While in hospital, vulnerable patients will be identified by the reablement team. These patients are those that are considered high risk of being readmitted to hospital within 30 days of their discharge. Before discharge these patients will be referred to, and assessed by the hospital pharmacy team regarding their ability to manage their medicines. A copy of the assessment carried out by the hospital team will then be forwarded to the service coordinator. The services coordinator will make every effort to contact the pharmacy that this patient uses; however, only the pharmacies that have expressed an interest in being part of the service will be contacted. If a pharmacy is not part of the service the referral will be passed to another pharmacy in that locality. This may mean that the future care of such patients, with patient consent, pass to the visiting pharmacy eg. circumstances where the existing pharmacy cannot or are not willing to provide the level of support identified as necessary.

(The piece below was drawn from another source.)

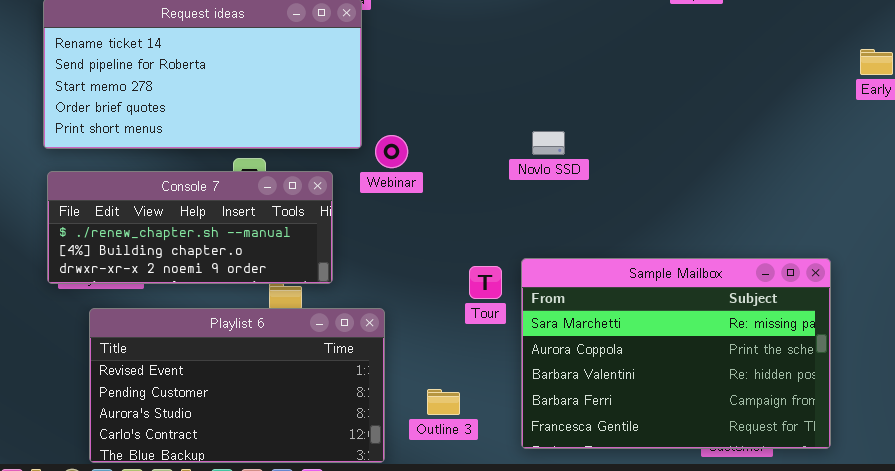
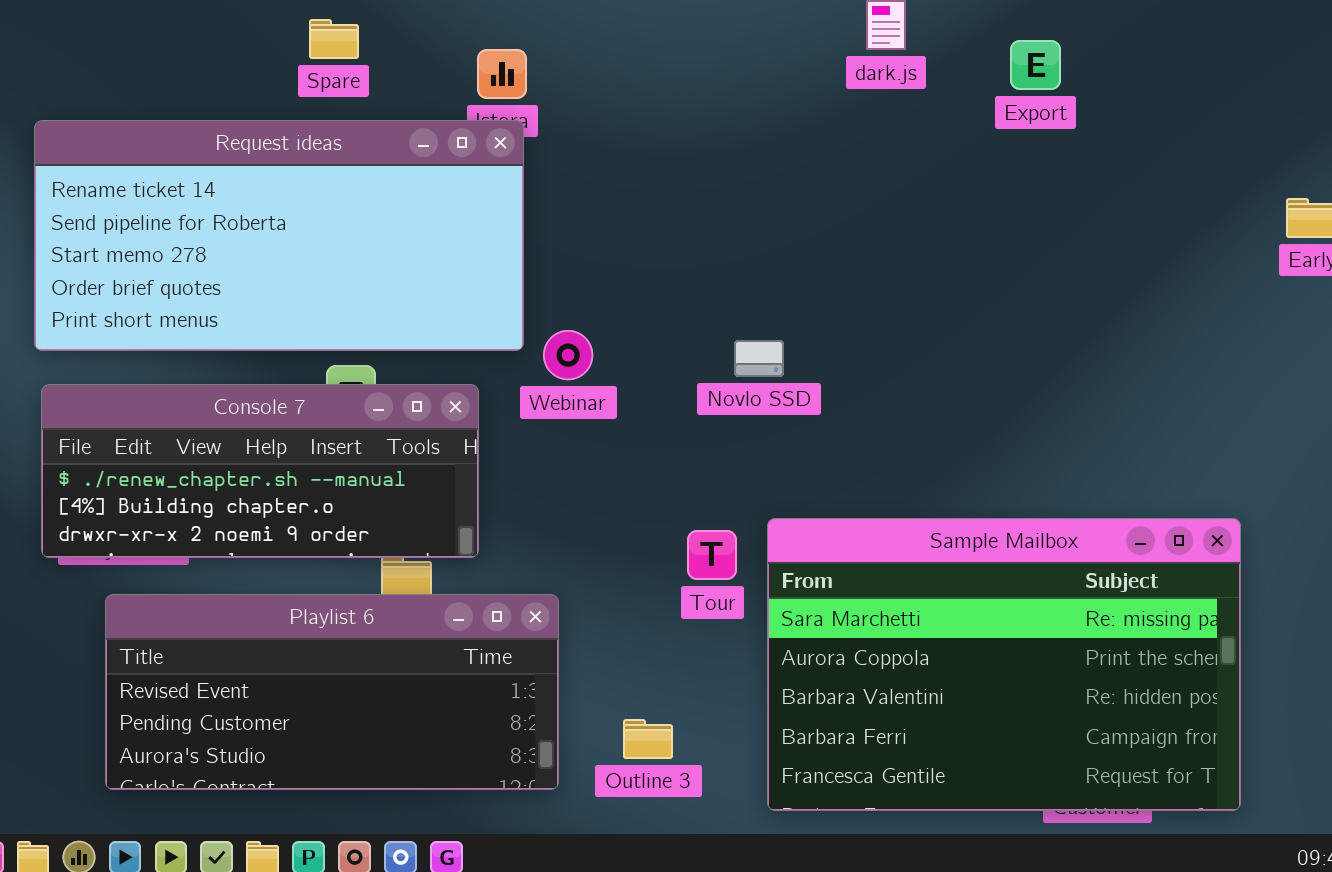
Novlo SSD: [532,131,565,155] -> [734,340,784,377], moved
Playlist 6: [89,308,385,463] -> [105,594,559,790], resized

The pharmacist will be faxed the referral forms and the pharmacist will then contact the patient and make arrangements to visit, ideally within 7 days of discharge. At the visit, the pharmacist will sit down with the patient and their carer (details of carer visiting times to patient’s home will be provided on the referral) and will:

  1. conduct a full MUR;
  2. complete a medicines cabinet check to ensure the patient has enough medicines to last until their next GP appointment. This is important as we know many patients initiated on medicines to treat LTC often make a decision to stop taking their medicines in the first ten days of treatment as previously stated;
  3. remove medicines that are discontinued. This is important as patients often revert to previous drug regimes when they return home;
  4. complete a medicines compliance chart detailing each current medicine, when this should be taken, the appearance of the drug, expected side effects if any,and all other relevant information.
  5. carry out a full Capability assessment; and
  6. discuss the future management of medicines for the patient taking into consideration issues such as mobility and understanding. This may see the initiation of support services such as home delivery, managed repeat services, the initiation of compliance aids, large print labels for patients that are partially sighted, easy open caps or any other aid that is relevant to the patient.

The first visit must ideally take place within seven days of discharge with two follow up reviews scheduled at this appointment to take place at 5 weeks and 90 days.

Location of service

Hampshire & IOW LPC

Commissioner

Clinical Commissioning Group (CCG)

Method of commissioning

Source of funding

Clinical Commissioning Group (CCG)

Service type

Discharge support & reablement

Other organisations involved

Dates

Start date: 01/04/2011
End date:

Status

Completed

Training

Not known

Comments

This service was carried out in the Isle of Wight area only.